→ Records for the task:
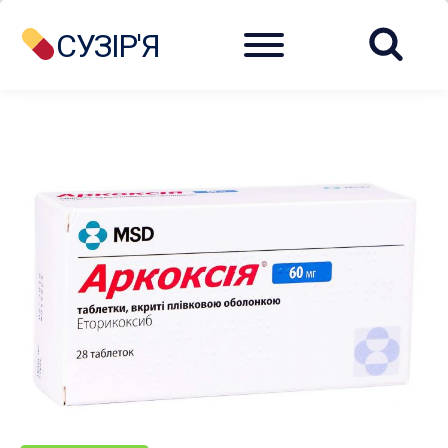
Menu
СУЗІР'Я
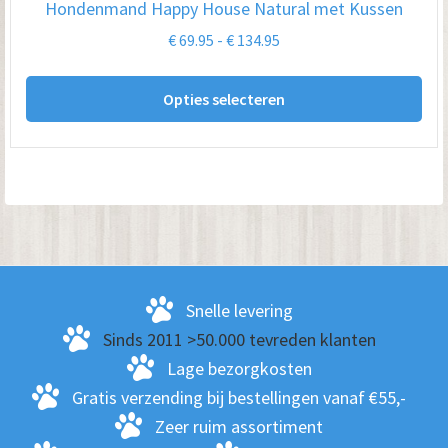
Hondenmand Happy House Natural met Kussen
de
Prijsklasse:
€
69.95
-
€
134.95
pro
€ 69.95
Dit
tot
Opties selecteren
pro
€ 134.95
hee
me
var
De
opt
kan
ge
Snelle levering
wo
Sinds 2011 >50.000 tevreden klanten
op
Lage bezorgkosten
de
Gratis verzending bij bestellingen vanaf €55,-
pro
Zeer ruim assortiment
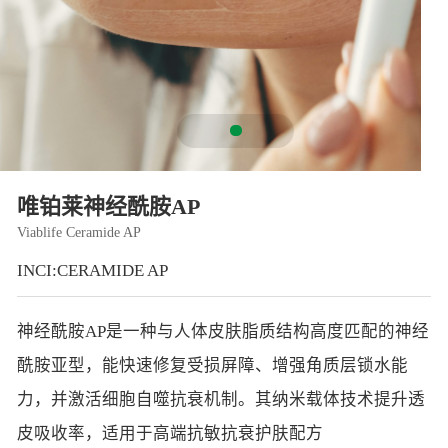
智能生物乐高平台
生物基新材料
唯责任
高通量骐骥平台
生物制药
可持续发展
鸿鹄实验室
联系我们
其他
社会责任
唯铂莱神经酰胺AP
Viablife Ceramide AP
INCI:CERAMIDE AP
神经酰胺AP是一种与人体皮肤脂质结构高度匹配的神经
酰胺亚型，能快速修复受损屏障、增强角质层锁水能
力，并激活细胞自噬抗衰机制。其纳米载体技术提升透
皮吸收率，适用于高端抗敏抗衰护肤配方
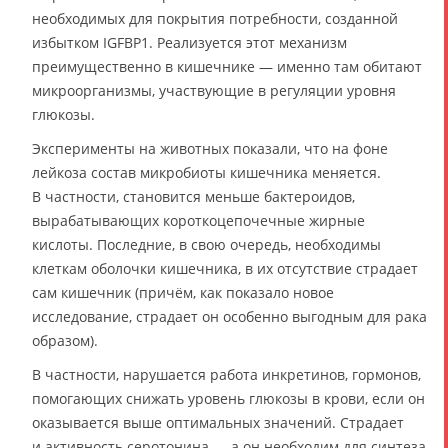
необходимых для покрытия потребности, созданной
избытком IGFBP1. Реализуется этот механизм
преимущественно в кишечнике — именно там обитают
микроорганизмы, участвующие в регуляции уровня
глюкозы.
Эксперименты на животных показали, что на фоне
лейкоза состав микробиоты кишечника меняется.
В частности, становится меньше бактероидов,
вырабатывающих короткоцепочечные жирные
кислоты. Последние, в свою очередь, необходимы
клеткам оболочки кишечника, в их отсутствие страдает
сам кишечник (причём, как показало новое
исследование, страдает он особенно выгодным для рака
образом).
В частности, нарушается работа инкретинов, гормонов,
помогающих снижать уровень глюкозы в крови, если он
оказывается выше оптимальных значений. Страдает
и активность серотонина — а он необходим для синтеза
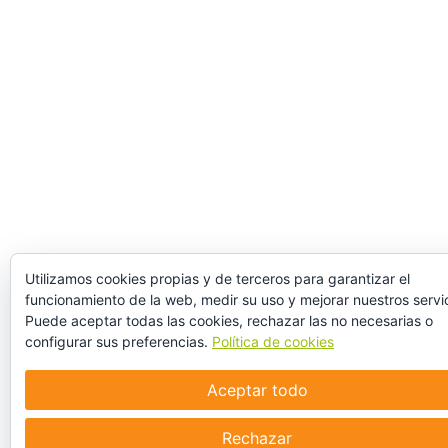
Utilizamos cookies propias y de terceros para garantizar el
funcionamiento de la web, medir su uso y mejorar nuestros servic
Puede aceptar todas las cookies, rechazar las no necesarias o
configurar sus preferencias.
Política de cookies
Aceptar todo
Rechazar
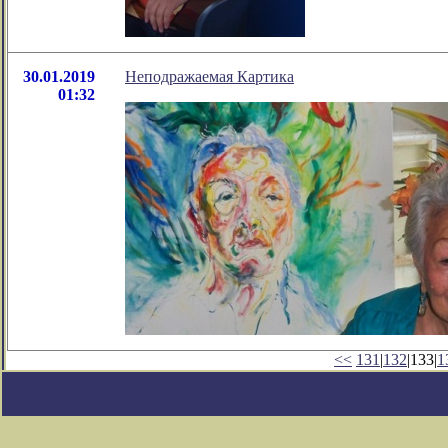
30.01.2019
Неподражаемая Картика
01:32
<<
131
|
132
|133|
1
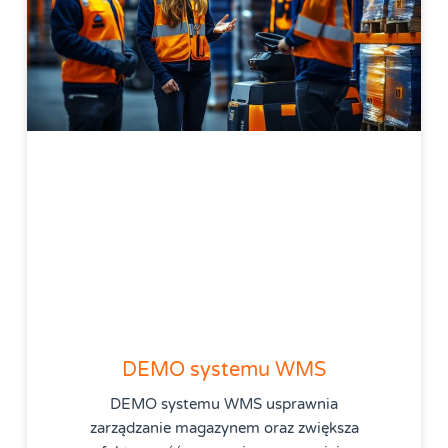
DEMO systemu WMS
DEMO systemu WMS usprawnia
zarządzanie magazynem oraz zwiększa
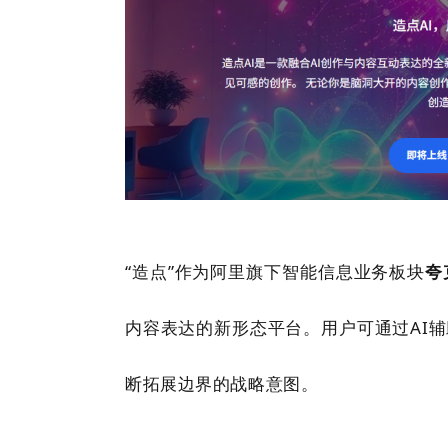
“造点”作为阿里旗下智能信息业务板块
夸
内容表达的新形态平台。用户可通过AI辅
断拓展边界的战略意图。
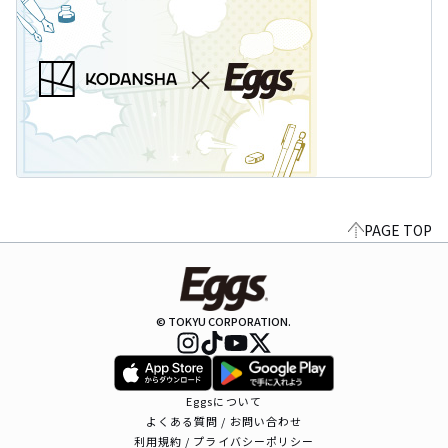
PAGE TOP
© TOKYU CORPORATION.
Eggsについて
よくある質問 / お問い合わせ
利用規約 / プライバシーポリシー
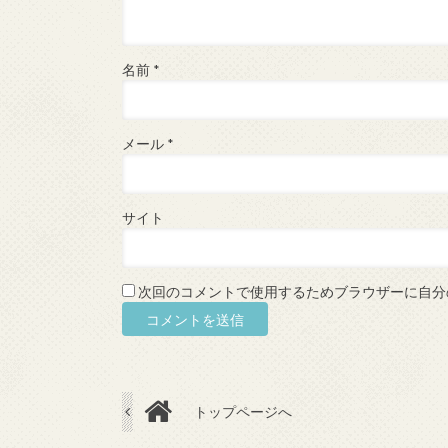
名前
*
メール
*
サイト
次回のコメントで使用するためブラウザーに自分
トップページへ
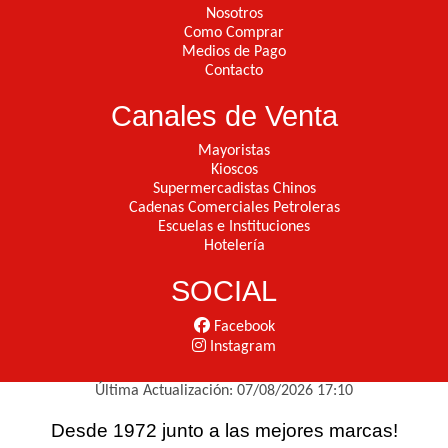
Nosotros
Como Comprar
Medios de Pago
Contacto
Canales de Venta
Mayoristas
Kioscos
Supermercadistas Chinos
Cadenas Comerciales Petroleras
Escuelas e Instituciones
Hotelería
SOCIAL
Facebook
Instagram
Última Actualización: 07/08/2026 17:10
Desde 1972 junto a las mejores marcas!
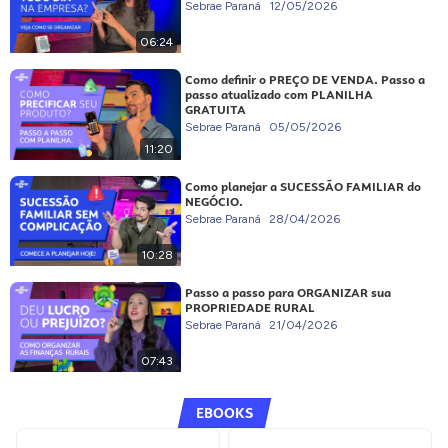
Sebrae Paraná
12/05/2026
06:24
Como definir o PREÇO DE VENDA. Passo a
passo atualizado com PLANILHA
GRATUITA
Sebrae Paraná
05/05/2026
11:20
Como planejar a SUCESSÃO FAMILIAR do
NEGÓCIO.
Sebrae Paraná
28/04/2026
10:28
Passo a passo para ORGANIZAR sua
PROPRIEDADE RURAL
Sebrae Paraná
21/04/2026
07:43
EBOOKS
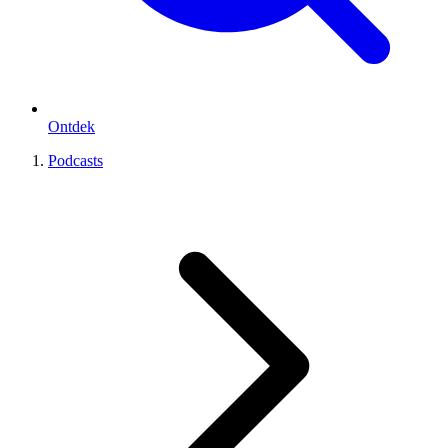
Ontdek
Podcasts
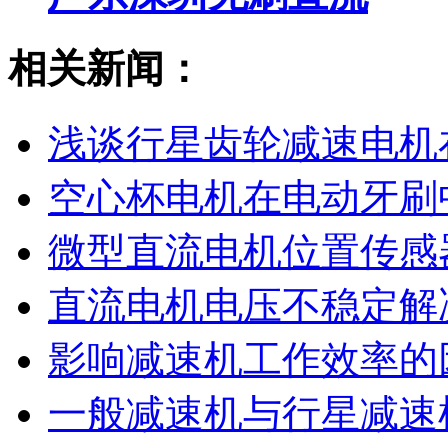
相关新闻：
浅谈行星齿轮减速电机
空心杯电机在电动牙刷
微型直流电机位置传感
直流电机电压不稳定解
影响减速机工作效率的
一般减速机与行星减速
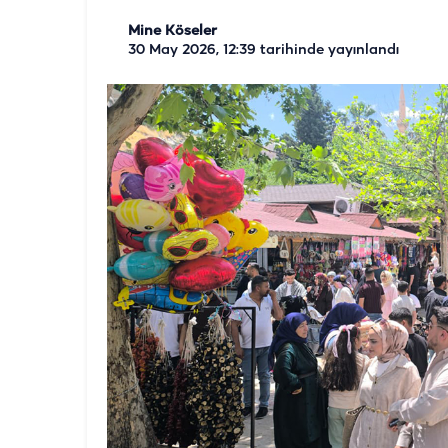
Mine Köseler
30 May 2026, 12:39
tarihinde yayınlandı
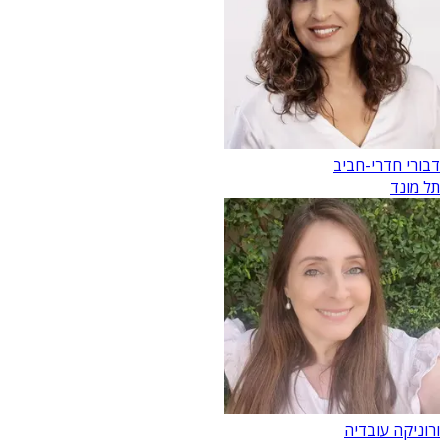
דבורי חדרי-חביב
תל מונד
ורוניקה עובדיה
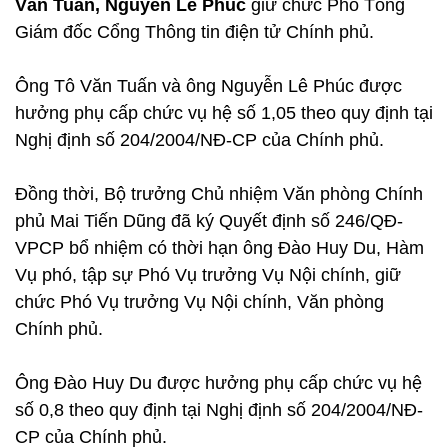
Văn Tuấn, Nguyễn Lê Phúc
giữ chức Phó Tổng
Giám đốc Cổng Thông tin điện tử Chính phủ.
Ông Tô Văn Tuấn và ông Nguyễn Lê Phúc được
hưởng phụ cấp chức vụ hệ số 1,05 theo quy định tại
Nghị định số 204/2004/NĐ-CP của Chính phủ.
Đồng thời, Bộ trưởng Chủ nhiệm Văn phòng Chính
phủ Mai Tiến Dũng đã ký Quyết định số 246/QĐ-
VPCP bổ nhiệm có thời hạn ông Đào Huy Du, Hàm
Vụ phó, tập sự Phó Vụ trưởng Vụ Nội chính, giữ
chức Phó Vụ trưởng Vụ Nội chính, Văn phòng
Chính phủ.
Ông Đào Huy Du được hưởng phụ cấp chức vụ hệ
số 0,8 theo quy định tại Nghị định số 204/2004/NĐ-
CP của Chính phủ.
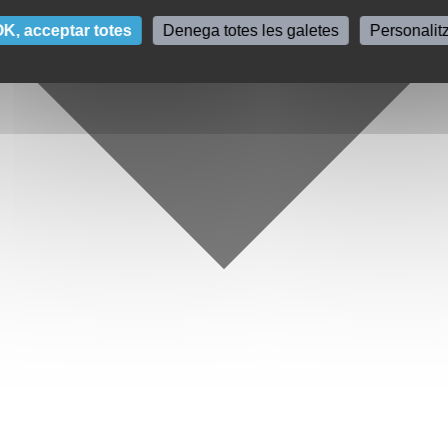
K, acceptar totes
Denega totes les galetes
Personalit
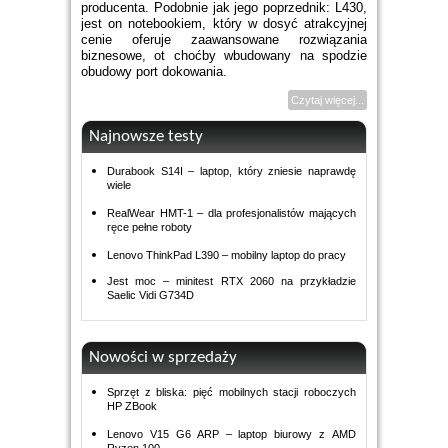
producenta. Podobnie jak jego poprzednik: L430,
jest on notebookiem, który w dosyć atrakcyjnej
cenie oferuje zaawansowane rozwiązania
biznesowe, ot choćby wbudowany na spodzie
obudowy port dokowania.
Czytaj więcej...
Najnowsze testy
Durabook S14I – laptop, który zniesie naprawdę
wiele
RealWear HMT-1 – dla profesjonalistów mających
ręce pełne roboty
Lenovo ThinkPad L390 – mobilny laptop do pracy
Jest moc – minitest RTX 2060 na przykładzie
Saelic Vidi G734D
Nowości w sprzedaży
Sprzęt z bliska: pięć mobilnych stacji roboczych
HP ZBook
Lenovo V15 G6 ARP – laptop biurowy z AMD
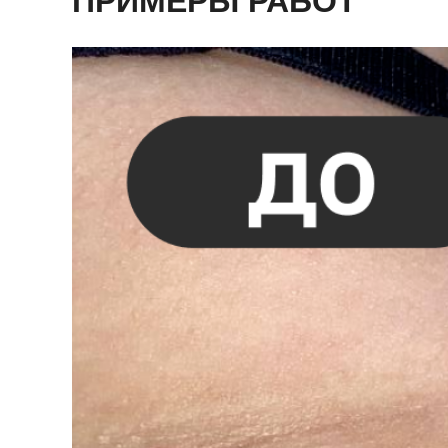
ПРИМЕРЫ РАБОТ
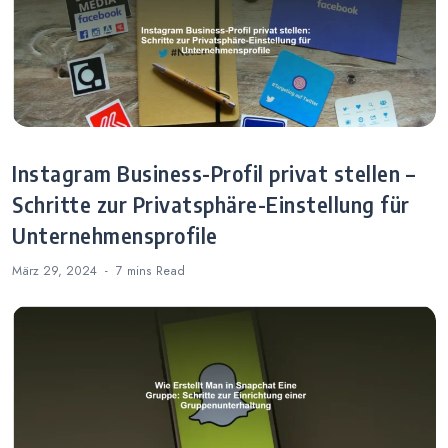
Instagram Business-Profil privat stellen –
Schritte zur Privatsphäre-Einstellung für
Unternehmensprofile
März 29, 2024
7 mins
Read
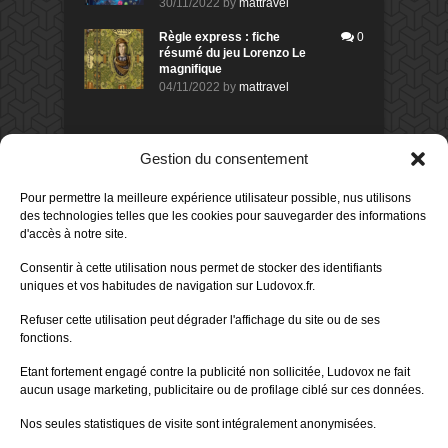
30/11/2022
by
mattravel
Règle express : fiche
0
résumé du jeu Lorenzo Le
magnifique
04/11/2022
by
mattravel
DERNIERS AVIS DES MEMBRES
Gestion du consentement
60%
Avis de
morlockbob
Pour permettre la meilleure expérience utilisateur possible, nus utilisons
Sur le jeu Collect!
des technologies telles que les cookies pour sauvegarder des informations
Publié le
il y a 1 jour
d'accès à notre site.
80%
Consentir à cette utilisation nous permet de stocker des identifiants
Avis de
morlockbob
uniques et vos habitudes de navigation sur Ludovox.fr.
Sur le jeu Detective Box - Ciao
Bella
Refuser cette utilisation peut dégrader l'affichage du site ou de ses
Publié le
il y a 2 jours
fonctions.
80%
Avis de
morlockbob
Etant fortement engagé contre la publicité non sollicitée, Ludovox ne fait
Sur le jeu Detective Box - Ciao
Bella
aucun usage marketing, publicitaire ou de profilage ciblé sur ces données.
Publié le
il y a 2 jours
Nos seules statistiques de visite sont intégralement anonymisées.
70%
Avis de
morlockbob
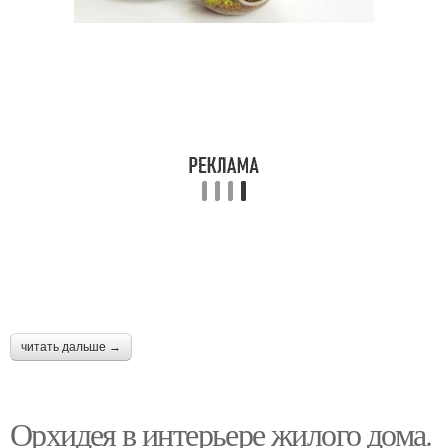
читать дальше →
Орхидея в интерьере жилого дома.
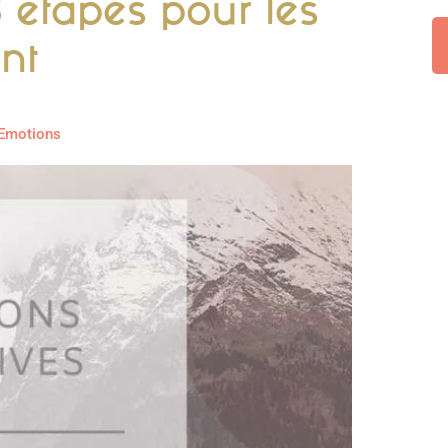
5 étapes pour les
nt
Emotions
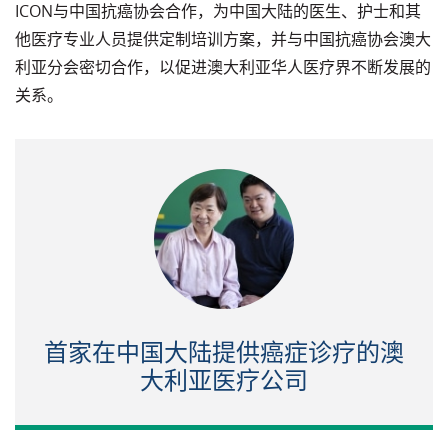
ICON与中国抗癌协会合作，为中国大陆的医生、护士和其
他医疗专业人员提供定制培训方案，并与中国抗癌协会澳大
利亚分会密切合作，以促进澳大利亚华人医疗界不断发展的
关系。
首家在中国大陆提供癌症诊疗的澳
大利亚医疗公司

→ Task:
Every line of the data is to be transcribed exactly, and no picture is to be included.

→ Solution to this exercise:
Menu
СУЗІР'Я
Hondenmand Happy House Natural met Kussen
de
Prijsklasse:
€
69.95
-
€
134.95
pro
€ 69.95
Dit
tot
Opties selecteren
pro
€ 134.95
hee
me
var
De
opt
kan
ge
Snelle levering
wo
Sinds 2011 >50.000 tevreden klanten
op
Lage bezorgkosten
de
Gratis verzending bij bestellingen vanaf €55,-
pro
Zeer ruim assortiment
智能生物乐高平台
生物基新材料
唯责任
高通量骐骥平台
生物制药
可持续发展
鸿鹄实验室
联系我们
其他
社会责任
唯铂莱神经酰胺AP
Viablife Ceramide AP
INCI:CERAMIDE AP
神经酰胺AP是一种与人体皮肤脂质结构高度匹配的神经
酰胺亚型，能快速修复受损屏障、增强角质层锁水能
力，并激活细胞自噬抗衰机制。其纳米载体技术提升透
皮吸收率，适用于高端抗敏抗衰护肤配方
необходимых для покрытия потребности, созданной
избытком IGFBP1. Реализуется этот механизм
преимущественно в кишечнике — именно там обитают
микроорганизмы, участвующие в регуляции уровня
глюкозы.
Эксперименты на животных показали, что на фоне
лейкоза состав микробиоты кишечника меняется.
В частности, становится меньше бактероидов,
вырабатывающих короткоцепочечные жирные
кислоты. Последние, в свою очередь, необходимы
клеткам оболочки кишечника, в их отсутствие страдает
сам кишечник (причём, как показало новое
исследование, страдает он особенно выгодным для рака
образом).
В частности, нарушается работа инкретинов, гормонов,
помогающих снижать уровень глюкозы в крови, если он
оказывается выше оптимальных значений. Страдает
и активность серотонина — а он необходим для синтеза
Utilizamos cookies propias y de terceros para garantizar el
funcionamiento de la web, medir su uso y mejorar nuestros servic
Puede aceptar todas las cookies, rechazar las no necesarias o
configurar sus preferencias.
Política de cookies
Aceptar todo
Rechazar
30.01.2019
Неподражаемая Картика
01:32
<<
131
|
132
|133|
1
DEMO systemu WMS
DEMO systemu WMS usprawnia
zarządzanie magazynem oraz zwiększa
“造点”作为阿里旗下智能信息业务板块
夸
内容表达的新形态平台。用户可通过AI辅
断拓展边界的战略意图。
PAGE TOP
© TOKYU CORPORATION.
Eggsについて
よくある質問 / お問い合わせ
利用規約 / プライバシーポリシー
名前
*
メール
*
サイト
次回のコメントで使用するためブラウザーに自分
トップページへ
Nosotros
Como Comprar
Medios de Pago
Contacto
Canales de Venta
Mayoristas
Kioscos
Supermercadistas Chinos
Cadenas Comerciales Petroleras
Escuelas e Instituciones
Hotelería
SOCIAL
Facebook
Instagram
Última Actualización: 07/08/2026 17:10
Desde 1972 junto a las mejores marcas!
Sebrae Paraná
12/05/2026
06:24
Como definir o PREÇO DE VENDA. Passo a
passo atualizado com PLANILHA
GRATUITA
Sebrae Paraná
05/05/2026
11:20
Como planejar a SUCESSÃO FAMILIAR do
NEGÓCIO.
Sebrae Paraná
28/04/2026
10:28
Passo a passo para ORGANIZAR sua
PROPRIEDADE RURAL
Sebrae Paraná
21/04/2026
07:43
EBOOKS
Ontdek
Podcasts
相关新闻：
浅谈行星齿轮减速电机
空心杯电机在电动牙刷
微型直流电机位置传感
直流电机电压不稳定解
影响减速机工作效率的
一般减速机与行星减速
Mine Köseler
30 May 2026, 12:39
tarihinde yayınlandı
דבורי חדרי-חביב
תל מונד
ורוניקה עובדיה
Văn Tuấn, Nguyễn Lê Phúc
giữ chức Phó Tổng
Giám đốc Cổng Thông tin điện tử Chính phủ.
Ông Tô Văn Tuấn và ông Nguyễn Lê Phúc được
hưởng phụ cấp chức vụ hệ số 1,05 theo quy định tại
Nghị định số 204/2004/NĐ-CP của Chính phủ.
Đồng thời, Bộ trưởng Chủ nhiệm Văn phòng Chính
phủ Mai Tiến Dũng đã ký Quyết định số 246/QĐ-
VPCP bổ nhiệm có thời hạn ông Đào Huy Du, Hàm
Vụ phó, tập sự Phó Vụ trưởng Vụ Nội chính, giữ
chức Phó Vụ trưởng Vụ Nội chính, Văn phòng
Chính phủ.
Ông Đào Huy Du được hưởng phụ cấp chức vụ hệ
số 0,8 theo quy định tại Nghị định số 204/2004/NĐ-
CP của Chính phủ.
K, acceptar totes
Denega totes les galetes
Personalit
producenta. Podobnie jak jego poprzednik: L430,
jest on notebookiem, który w dosyć atrakcyjnej
cenie oferuje zaawansowane rozwiązania
biznesowe, ot choćby wbudowany na spodzie
obudowy port dokowania.
Czytaj więcej...
Najnowsze testy
Durabook S14I – laptop, który zniesie naprawdę
wiele
RealWear HMT-1 – dla profesjonalistów mających
ręce pełne roboty
Lenovo ThinkPad L390 – mobilny laptop do pracy
Jest moc – minitest RTX 2060 na przykładzie
Saelic Vidi G734D
Nowości w sprzedaży
Sprzęt z bliska: pięć mobilnych stacji roboczych
HP ZBook
Lenovo V15 G6 ARP – laptop biurowy z AMD
ПРИМЕРЫ РАБОТ
Instagram Business-Profil privat stellen –
Schritte zur Privatsphäre-Einstellung für
Unternehmensprofile
März 29, 2024
7 mins
Read
30/11/2022
by
mattravel
Règle express : fiche
0
résumé du jeu Lorenzo Le
magnifique
04/11/2022
by
mattravel
DERNIERS AVIS DES MEMBRES
Gestion du consentement
60%
Avis de
morlockbob
Pour permettre la meilleure expérience utilisateur possible, nus utilisons
Sur le jeu Collect!
des technologies telles que les cookies pour sauvegarder des informations
Publié le
il y a 1 jour
d'accès à notre site.
80%
Consentir à cette utilisation nous permet de stocker des identifiants
Avis de
morlockbob
uniques et vos habitudes de navigation sur Ludovox.fr.
Sur le jeu Detective Box - Ciao
Bella
Refuser cette utilisation peut dégrader l'affichage du site ou de ses
Publié le
il y a 2 jours
fonctions.
80%
Avis de
morlockbob
Etant fortement engagé contre la publicité non sollicitée, Ludovox ne fait
Sur le jeu Detective Box - Ciao
Bella
aucun usage marketing, publicitaire ou de profilage ciblé sur ces données.
Publié le
il y a 2 jours
Nos seules statistiques de visite sont intégralement anonymisées.
70%
Avis de
morlockbob
читать дальше →
Орхидея в интерьере жилого дома.
5 étapes pour les
nt
Emotions
ICON与中国抗癌协会合作，为中国大陆的医生、护士和其
他医疗专业人员提供定制培训方案，并与中国抗癌协会澳大
利亚分会密切合作，以促进澳大利亚华人医疗界不断发展的
关系。
首家在中国大陆提供癌症诊疗的澳
大利亚医疗公司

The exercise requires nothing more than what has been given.